What is expected: Extend the review of the ETS book on SpeechRater by writing the passage that follows its final paragraph.

Text block:

Today I want to write a few words about an interesting new (December, 2019) text from ETS.  “Automated Speaking Assessment” is the first book-length study of SpeechRater, which is the organization’s automated speaking assessment technology.  That makes it an extremely valuable resource for those of us who are interested in the TOEFL and how our students are assessed.  There is little in here that will make someone a better TOEFL teacher, but many readers will appreciate how it demystifies the changes to the TOEFL speaking section that were implemented in August of 2019 (that is, when the SpeechRater was put into use on the test).

I highly recommend that TOEFL teachers dive into chapter five of the book, which discusses the scoring models used in the development of SpeechRater.  Check out chapter four as well, which discusses how recorded input from students is converted into something that can actually be graded.

Chapters six, seven and eight will be the most useful for teachers.  These discuss, in turn:  features measuring fluency and pronunciation, features measuring vocabulary and grammar, and features measuring content and discourse coherence.  Experienced teachers will recognize that these three categories are quite similar to the published scoring rubrics for the TOEFL speaking section.

Extracted information:
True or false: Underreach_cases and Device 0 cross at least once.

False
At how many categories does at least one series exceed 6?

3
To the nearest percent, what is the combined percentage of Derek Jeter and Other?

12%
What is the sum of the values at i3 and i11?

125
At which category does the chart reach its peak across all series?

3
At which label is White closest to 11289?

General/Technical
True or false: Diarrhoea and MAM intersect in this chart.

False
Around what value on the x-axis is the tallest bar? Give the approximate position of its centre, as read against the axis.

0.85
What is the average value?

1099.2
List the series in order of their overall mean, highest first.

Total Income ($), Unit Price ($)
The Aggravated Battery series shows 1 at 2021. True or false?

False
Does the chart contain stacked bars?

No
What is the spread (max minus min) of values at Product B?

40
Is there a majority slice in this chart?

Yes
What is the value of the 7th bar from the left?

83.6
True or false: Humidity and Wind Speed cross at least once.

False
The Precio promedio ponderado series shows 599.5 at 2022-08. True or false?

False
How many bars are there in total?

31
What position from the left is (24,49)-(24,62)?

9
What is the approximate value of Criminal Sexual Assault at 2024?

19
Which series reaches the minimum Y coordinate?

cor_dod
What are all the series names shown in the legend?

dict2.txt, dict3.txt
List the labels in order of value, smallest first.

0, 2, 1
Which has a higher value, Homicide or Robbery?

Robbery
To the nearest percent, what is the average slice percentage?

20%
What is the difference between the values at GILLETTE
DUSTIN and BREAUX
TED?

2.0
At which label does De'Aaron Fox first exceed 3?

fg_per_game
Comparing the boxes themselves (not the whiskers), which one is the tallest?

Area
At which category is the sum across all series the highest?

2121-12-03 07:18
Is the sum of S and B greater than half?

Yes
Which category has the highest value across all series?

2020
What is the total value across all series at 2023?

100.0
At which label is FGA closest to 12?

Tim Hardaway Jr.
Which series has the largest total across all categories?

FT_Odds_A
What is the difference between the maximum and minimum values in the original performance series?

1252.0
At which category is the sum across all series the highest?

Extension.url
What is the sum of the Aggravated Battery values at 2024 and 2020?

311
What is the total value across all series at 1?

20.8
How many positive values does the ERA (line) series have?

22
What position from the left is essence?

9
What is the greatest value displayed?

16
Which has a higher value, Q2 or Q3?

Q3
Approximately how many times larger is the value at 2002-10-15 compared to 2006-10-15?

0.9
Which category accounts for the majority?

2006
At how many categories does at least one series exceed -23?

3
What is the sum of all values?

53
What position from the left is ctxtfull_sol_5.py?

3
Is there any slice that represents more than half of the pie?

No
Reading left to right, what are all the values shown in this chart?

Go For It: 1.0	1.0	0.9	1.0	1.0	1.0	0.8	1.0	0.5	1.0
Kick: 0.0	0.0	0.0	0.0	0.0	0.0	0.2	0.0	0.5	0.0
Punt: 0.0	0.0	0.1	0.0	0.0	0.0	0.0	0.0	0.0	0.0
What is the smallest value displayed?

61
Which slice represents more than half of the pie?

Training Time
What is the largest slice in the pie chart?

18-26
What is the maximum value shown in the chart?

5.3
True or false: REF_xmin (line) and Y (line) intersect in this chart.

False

Written reply:
In chapter six readers will learn about how the SpeechRater measures the fluency of a student by counting silences and disfluencies.  They will also learn about how it handles speed, chunking and self-corrections.  These are actually things that could influence how they prepare students for this section of the test, though I suspect that most teachers don’t need a book to tell them that silences in the middle of an answer are a bad idea.  There is also a detailed depiction of how the technology judges pronunciation, though that section was a bit to academic for me to grasp.

Chapter seven discusses grammar and vocabulary features that SpeechRater checks for.  Impressively, it just sticks them in a list.  A diligent teacher might create a sort of check list to provide to students. Finally, chapter eight discusses how the software assesses topic development in student answers.

Sadly, this book was finished just before ETS started using automated speaking scoring on high-stakes assessment.  Chapter nine discusses how the technology is used to grade TOEFL practice tests (low-stakes testing), but nothing is mentioned about its use on the actual TOEFL.  I would really love to hear more about that, particularly its ongoing relationship with the human raters who grade the same responses.